PENGGALAN TEKS:
=======
Nov 12, 2008

Anda setuju, rumah Bung Karno dibangun kembali?

TAHUKAH Anda di manakah lokasi saat Bung Karno -- didampingi Bung Hatta di sebelah kirinya -- membacakan teks proklamasi kemerdekaan Indonesia, di sebuah pagi, tanggal 17 Agustus 1945?

Tidak semua orang tahu, begitulah kenyataannya. Kondisi seperti inilah yang membuat prihatin sejumlah veteran, orang-orang yang terlibat dalam peristiwa penting itu, serta para saksi mata.

Sehingga, sebagian dari mereka berencana membangun kembali rumah tempat teks proklamasi itu dibacakan, yang kini telah rata dengan tanah. Sejumlah sejarawan, pemerhati sejarah dan disokong pihak permuseuman Jakarta, terus mengkampanyekan agar proyek rekonstruksi rumah proklamasi ini, dihidupkan kembali.

Tetapi mengapa sebagian arkeolog mempertanyakan proyek ini?

***

DI SEBUAH siang, pada bulan September lalu, saya mendatangi lokasi yang disebut-sebut bekas rumah milik Bung Karno. Saya memang tengah menyiapkan liputan tentang rencana pembangunan bekas rumah bersejarah itu. Seraya melangkah kaki ke arah tempat tersebut, saya membayangkan bagaimana bentuk rumahnya -- dalam ingatanku, gambaran yang selalu terlintas adalah, saat dua orang proklamator itu berdiri di teras depan rumah, yang beratap canopy terbuat dari kain bergaris-garis (seperti yang acap ditunjukkan foto usang karya fotografer IPPHOS...).
=======
KUMPULAN DATA:
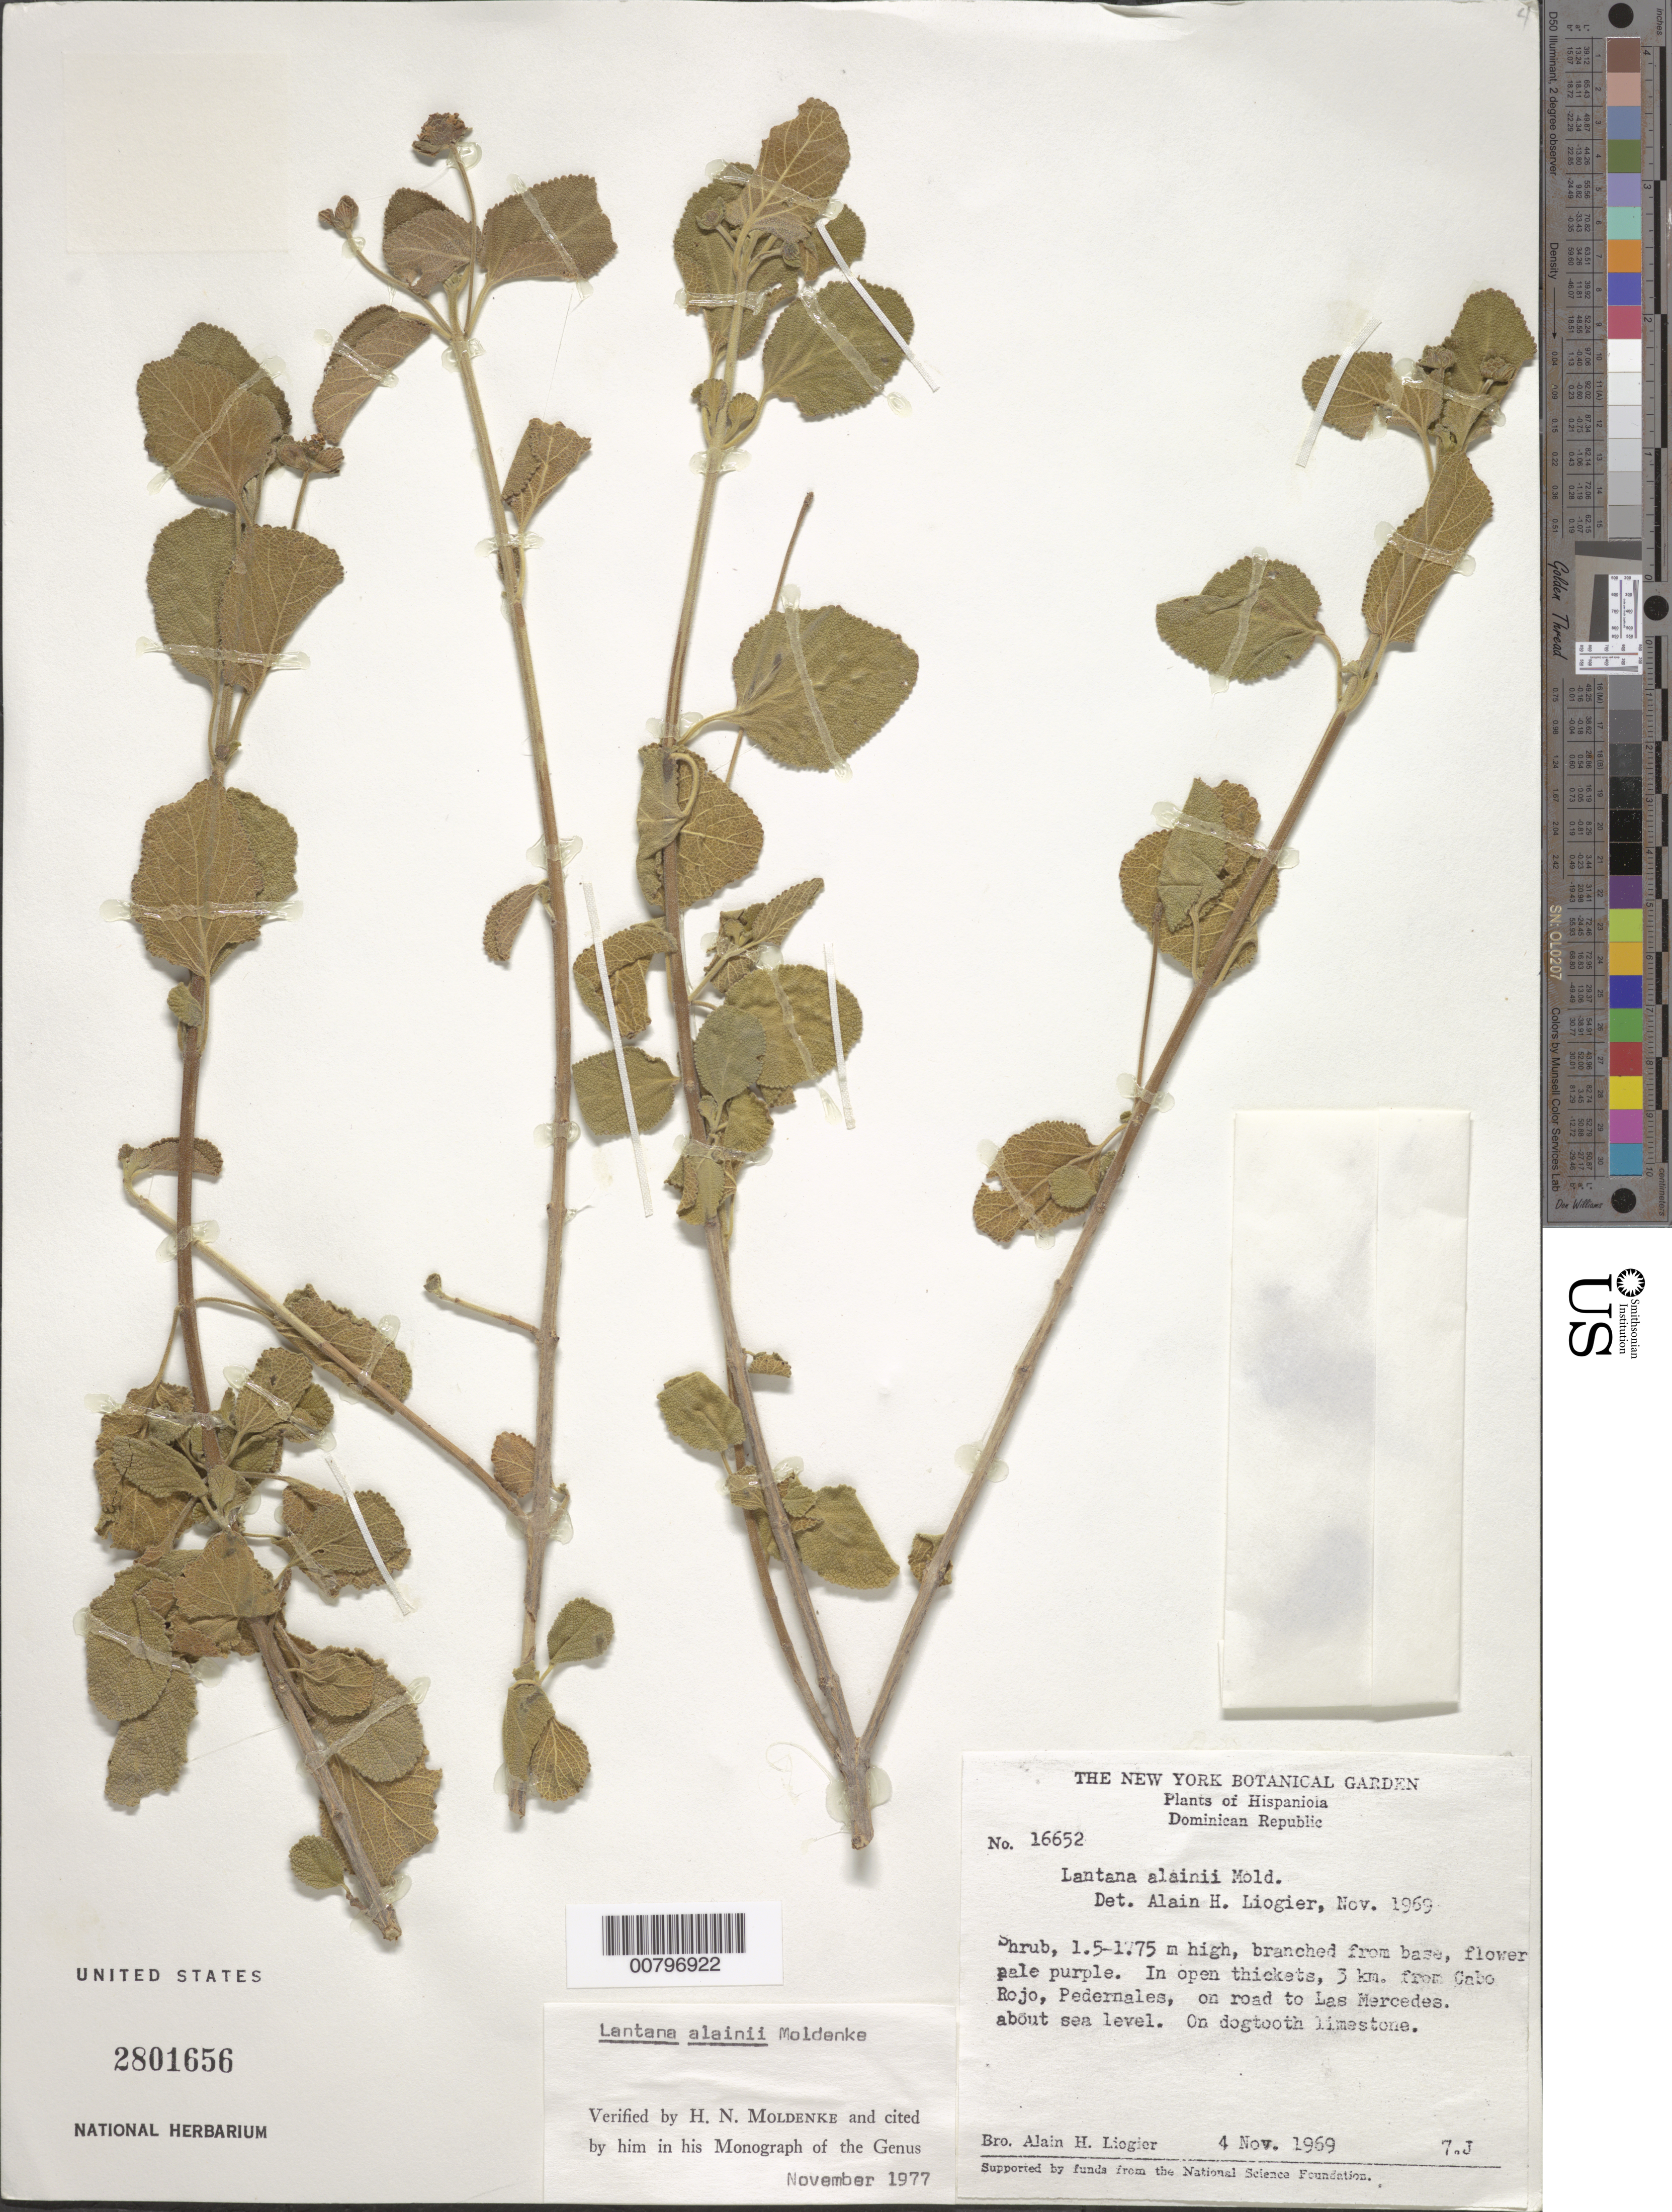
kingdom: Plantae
=======
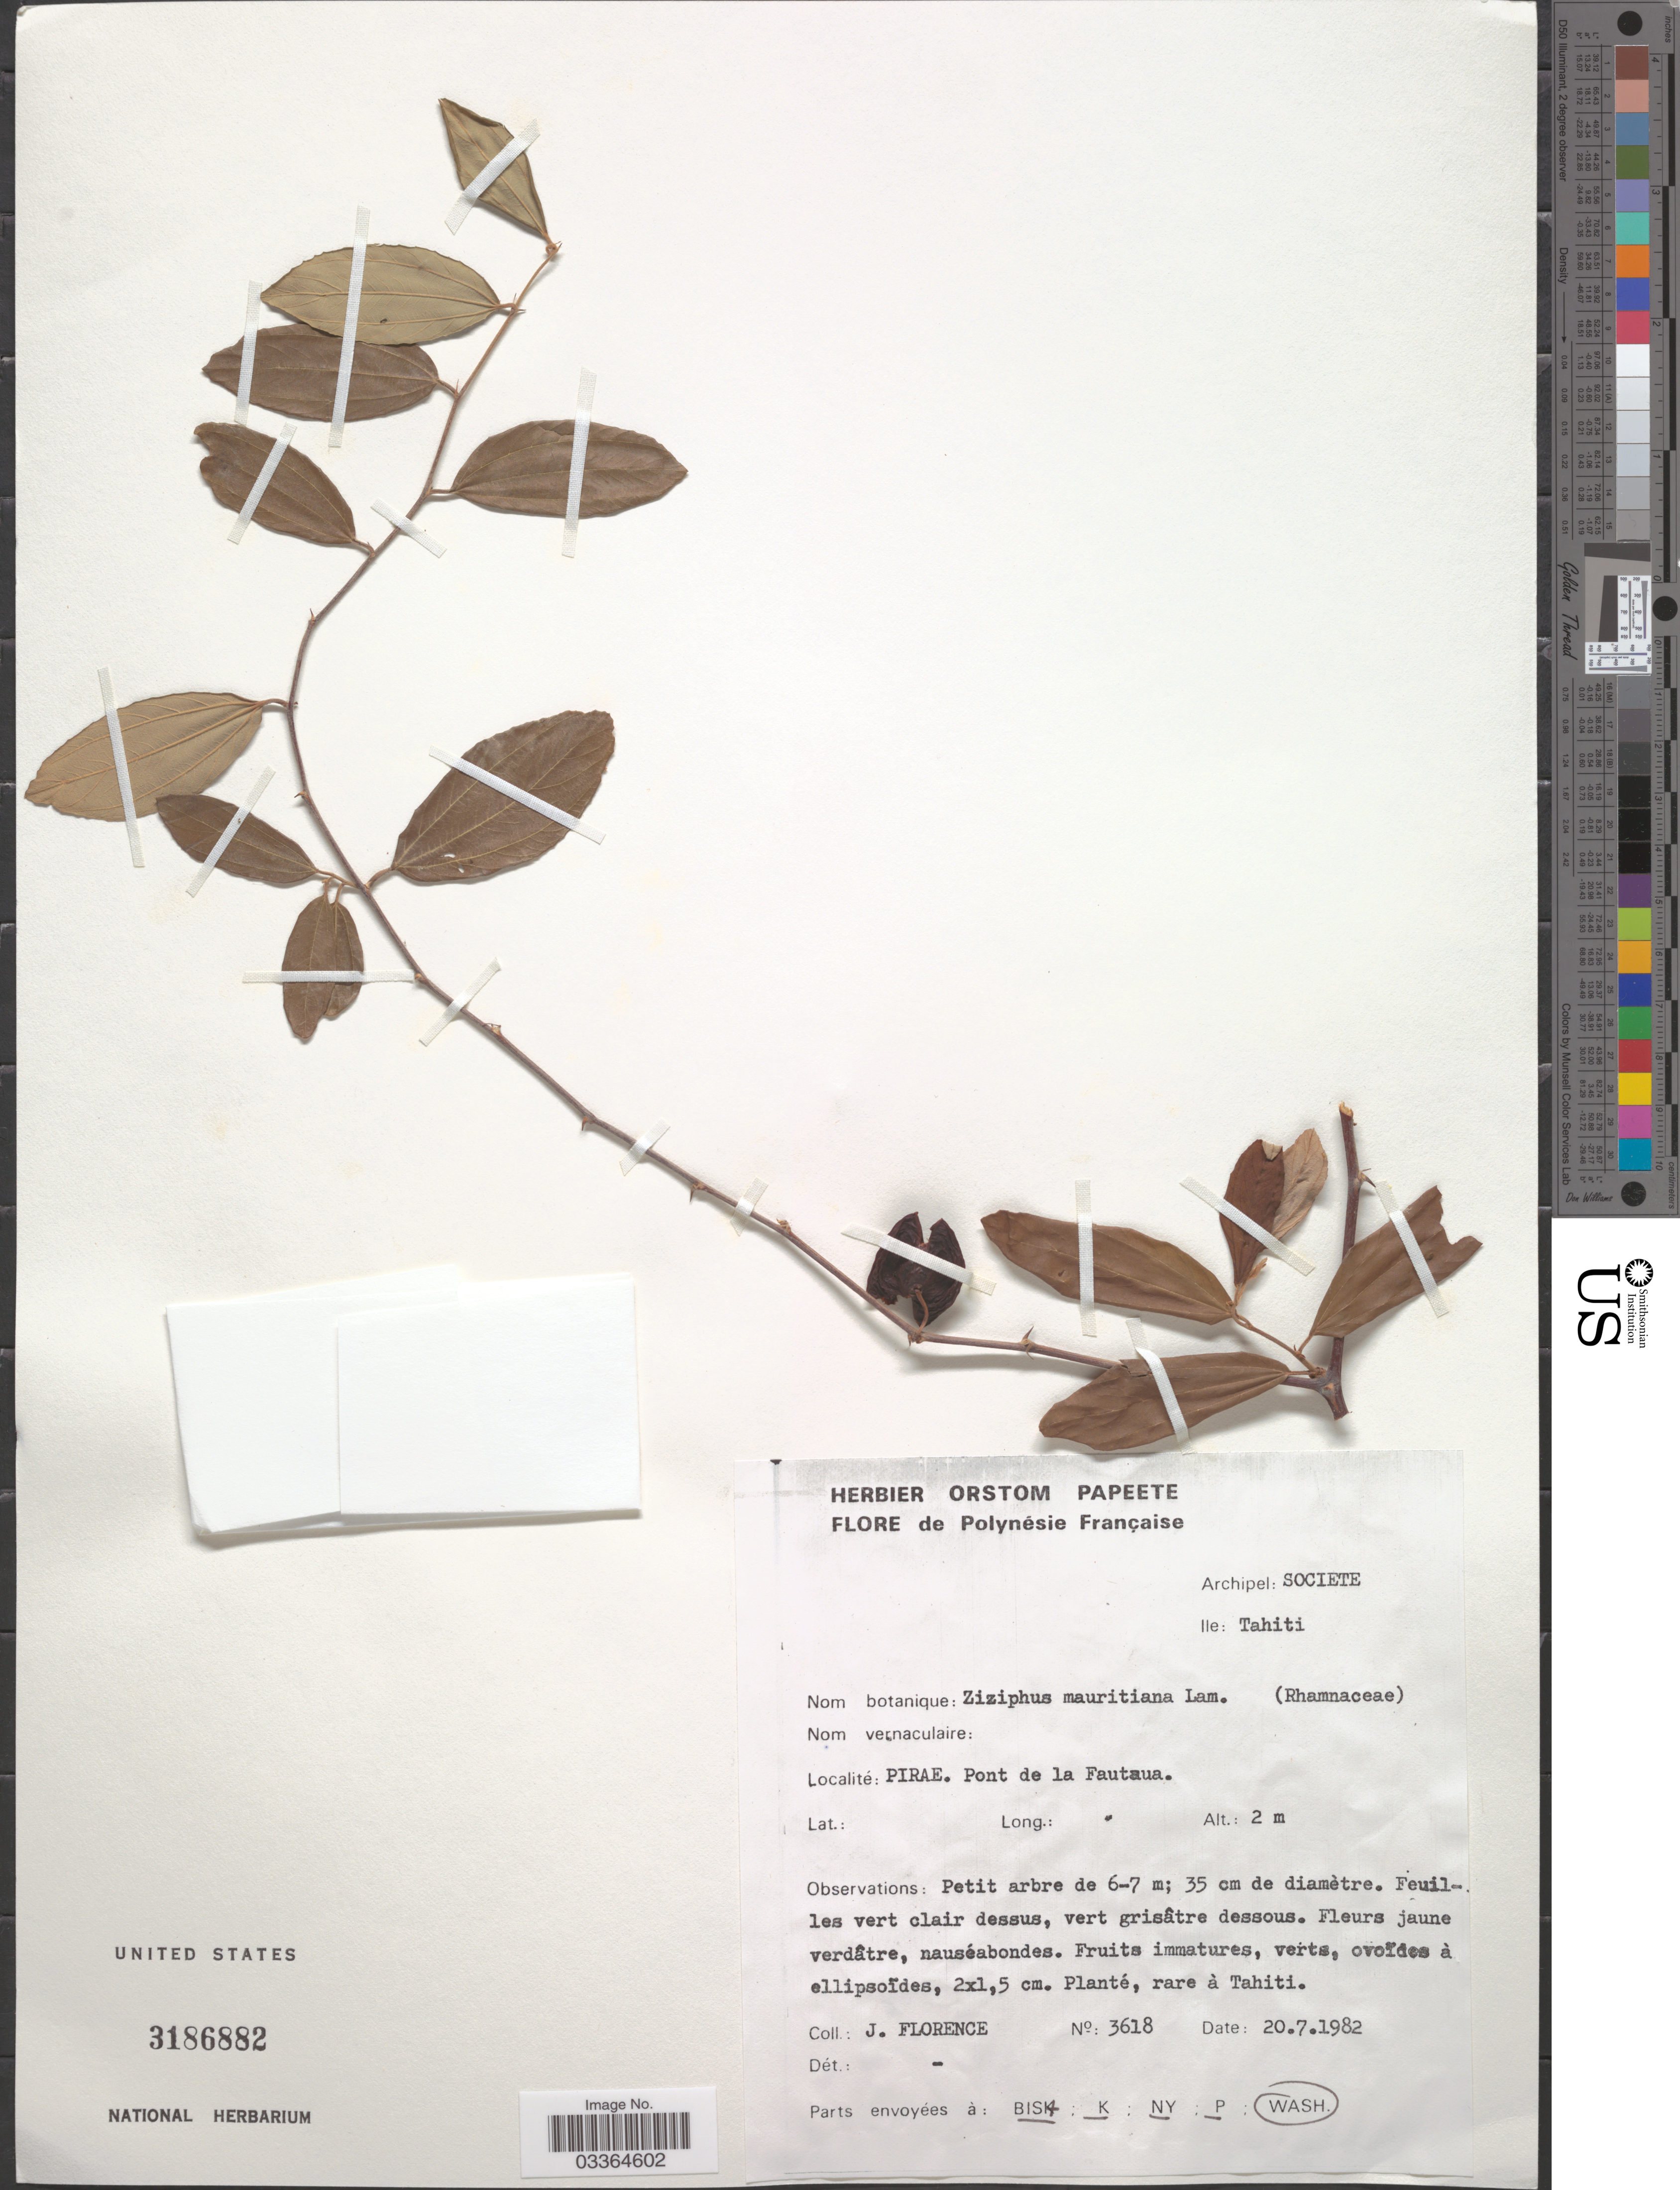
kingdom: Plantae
=======
SOAL:
Lanjutkan teks tentang rencana membangun kembali rumah Bung Karno, mulai setelah kalimat terakhirnya.

HASIL:
"Saya tidak tahu, di mana letak bekas rumah itu," kata seorang lelaki berkacamata, saat kutanya secara iseng. Percakapan ini terjadi di taman tugu Proklamasi, di Jalan Proklamasi, tak jauh dari bioskop Megaria atau Stasiun Cikini, Jakarta Pusat. Di dalam areal itu, sekitar 15 meter di sebelah kiri saya, berdiri patung Sukarno-Hatta, sementara di belakang ada tugu peringatan 1 tahun proklamasi, yang berukuran kecil. Adapun Gedung Pola (yang di tahun 60-an, disiapkan Sukarno sebagai tempat menggodok perencanaan pembangunan Indonesia ke depan).

Informasi di mana persisnya letak rumah itu, sebelumnya sudah kudapatkan, tetapi samar-samar. Ada yang mengatakan, rumah itu dulu berdiri di areal yang sekarang berdiri gedung POLA. Namun ada yang menyebut pula, letak persis teras rumah itu, kini dibangun tiang "halilintar". Saya siang itu akhirnya menemukan tiang beton yang lingkarannya berdiameter lebih dari 100 sentimeter, dan di atasnya terpasang logam berbentuk halilintar.

"Di sinilah dibatjakan proklamasi kemerdekaan Indonesia..." begitulah tulisan pada sebuah logam, yang ditempel di bagian bawah tiang tersebut.

***

SEMINAR rekonstruksi rumah Bung Karno, begitulah bunyi sebuah spanduk, yang dipasang di tembok depan Hotel Cemara, di kawasan Menteng, Jakpus. Digelar selama dua hari pada pertengahan Agustus lalu, acara ini dihadiri sejumlah pejabat dari kantor dinas Kebudayaan dan Permuseman DKI Jakarta, sejarawan, pemerhati sejarah, para veteran, serta seorang arkeolog.

Di sela-sela rehat makan siang, saya bertemu pemerhati sejarah yang juga wartawan senior, Alwi Shahab. Dia begitu bersemangat mendukung rencana pembangunan kembali rumah proklamasi itu. Menurutnya, sebagian besar generasi muda sekarang menganggap proklamasi kemerdekaan dibacakan di Istana Merdeka. "Sehingga rumah proklamasi yang sekarang menjadi gedung POLA itu, perlu dibangun kembali, karena tempat itu bersejarah," tegas Alwi.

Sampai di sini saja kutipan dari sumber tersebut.